Return the records as they stand. No picture is to be included.

--------------------

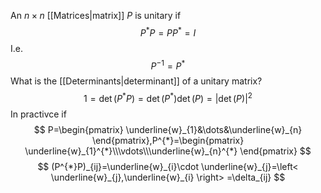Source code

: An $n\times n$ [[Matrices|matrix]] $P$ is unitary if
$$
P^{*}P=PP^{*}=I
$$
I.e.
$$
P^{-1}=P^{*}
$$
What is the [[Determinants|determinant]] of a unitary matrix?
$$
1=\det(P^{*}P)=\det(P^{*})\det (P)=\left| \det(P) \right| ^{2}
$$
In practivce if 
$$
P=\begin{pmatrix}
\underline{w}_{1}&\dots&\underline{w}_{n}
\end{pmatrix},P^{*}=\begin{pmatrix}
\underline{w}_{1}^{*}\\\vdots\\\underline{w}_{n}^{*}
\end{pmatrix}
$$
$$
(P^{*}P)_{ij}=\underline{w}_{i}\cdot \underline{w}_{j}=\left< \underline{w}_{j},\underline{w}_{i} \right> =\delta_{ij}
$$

--------------------

### FINISHED EXERCISE
Source code

: An $n\times n$ [[Matrices|matrix]] $P$ is unitary if
$$
P^{*}P=PP^{*}=I
$$
I.e.
$$
P^{-1}=P^{*}
$$
What is the [[Determinants|determinant]] of a unitary matrix?
$$
1=\det(P^{*}P)=\det(P^{*})\det (P)=\left| \det(P) \right| ^{2}
$$
In practivce if 
$$
P=\begin{pmatrix}
\underline{w}_{1}&\dots&\underline{w}_{n}
\end{pmatrix},P^{*}=\begin{pmatrix}
\underline{w}_{1}^{*}\\\vdots\\\underline{w}_{n}^{*}
\end{pmatrix}
$$
$$
(P^{*}P)_{ij}=\underline{w}_{i}\cdot \underline{w}_{j}=\left< \underline{w}_{j},\underline{w}_{i} \right> =\delta_{ij}
$$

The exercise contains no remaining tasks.